EXTRAIT DU TEXTE -
..........

Histoires de culs de sac. Pour en sortir !

Nationalistes et progressistes, mêmes racines, même combat !

Le «modèle québécois»


D’abord, définissons les deux groupes d’acteurs de cette scène. Les
nationalistes qui aspirent à l’indépendance du Québec et les progressistes
qui aspirent, en plus de la souveraineté, à une société plus égalitaire. Le
sort de chacun est étroitement lié à celui de l’autre et ils pensent peut-être tous deux que c’est le plus grand malheur de leur existence. La
coexistence est généralement pénible, et en ces temps difficiles de
remises en question du modèle québécois, plusieurs progressistes
manifestent un ras-le-bol pour la défense mitigée des nationalistes envers
la social-démocratie.
Les résultats de la dernière élection sont limpides. Le Parti Québécois
formerait le gouvernement si les progressistes souverainistes étaient tous
demeurés au bercail péquiste. Et la souveraineté ne peut se réaliser que si
le Parti Québécois prend le pouvoir. Les nationalistes doivent donc
s’entendre avec les progressistes. C’est le cul-de-sac des nationalistes.
Mais peu importe, les nationalistes aiment tant discuter de stratégie
qu’ils en oublient de répliquer même aux arguments des fédéralistes! Alors
pour ce qui est des états d’âme des progressistes, cela leur semble sans
intérêt ! En tout cas, plusieurs nationalistes préfèrent, semble-t-il,
réduire le Parti Québécois à la seule expression de la souveraineté plutôt
que de chercher à ressouder la coalition traditionnelle.

..........

CONSIGNE DONNÉE - Recopiez mot pour mot le passage de l'extrait sur les nationalistes et les progressistes, en commençant par « Nationalistes et progressistes, mêmes » et en allant jusqu'à « la social-démocratie. ».

DONNÉES DISPONIBLES -
..........

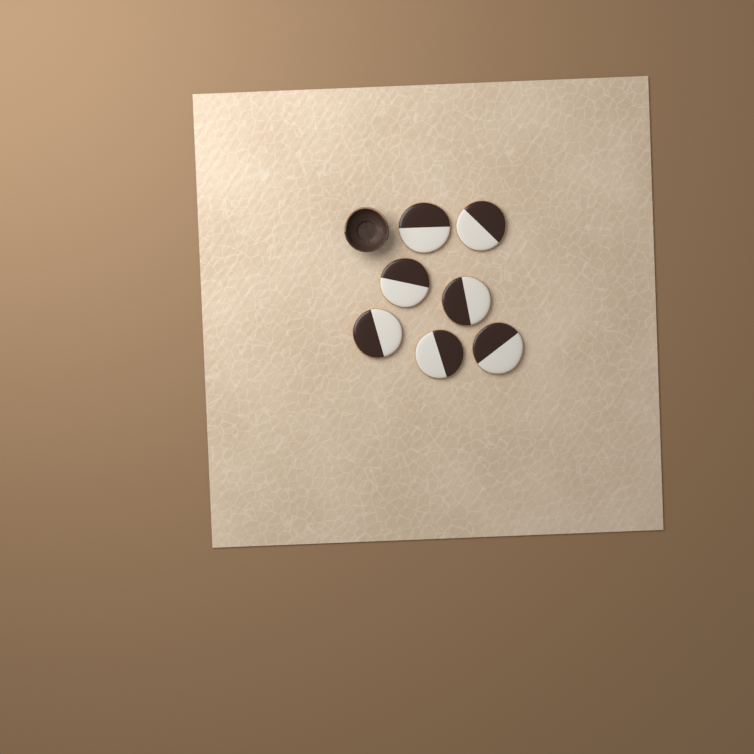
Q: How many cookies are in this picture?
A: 7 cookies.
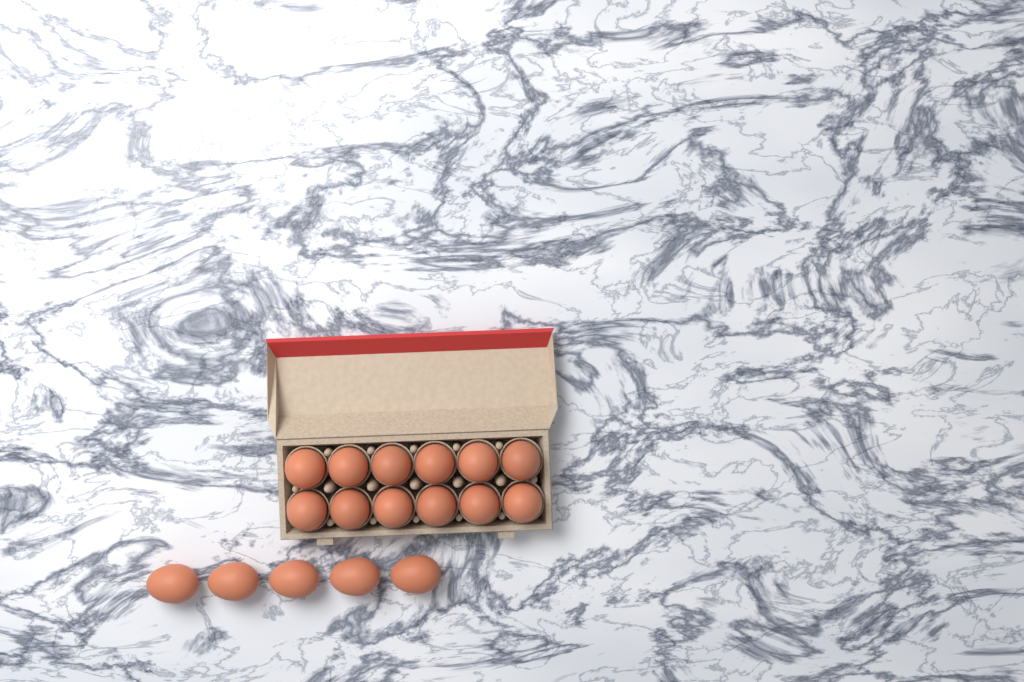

..........

RÉPONSE RÉDIGÉE -
Nationalistes et progressistes, mêmes racines, même combat !

Le «modèle québécois»


D’abord, définissons les deux groupes d’acteurs de cette scène. Les
nationalistes qui aspirent à l’indépendance du Québec et les progressistes
qui aspirent, en plus de la souveraineté, à une société plus égalitaire. Le
sort de chacun est étroitement lié à celui de l’autre et ils pensent peut-être tous deux que c’est le plus grand malheur de leur existence. La
coexistence est généralement pénible, et en ces temps difficiles de
remises en question du modèle québécois, plusieurs progressistes
manifestent un ras-le-bol pour la défense mitigée des nationalistes envers
la social-démocratie.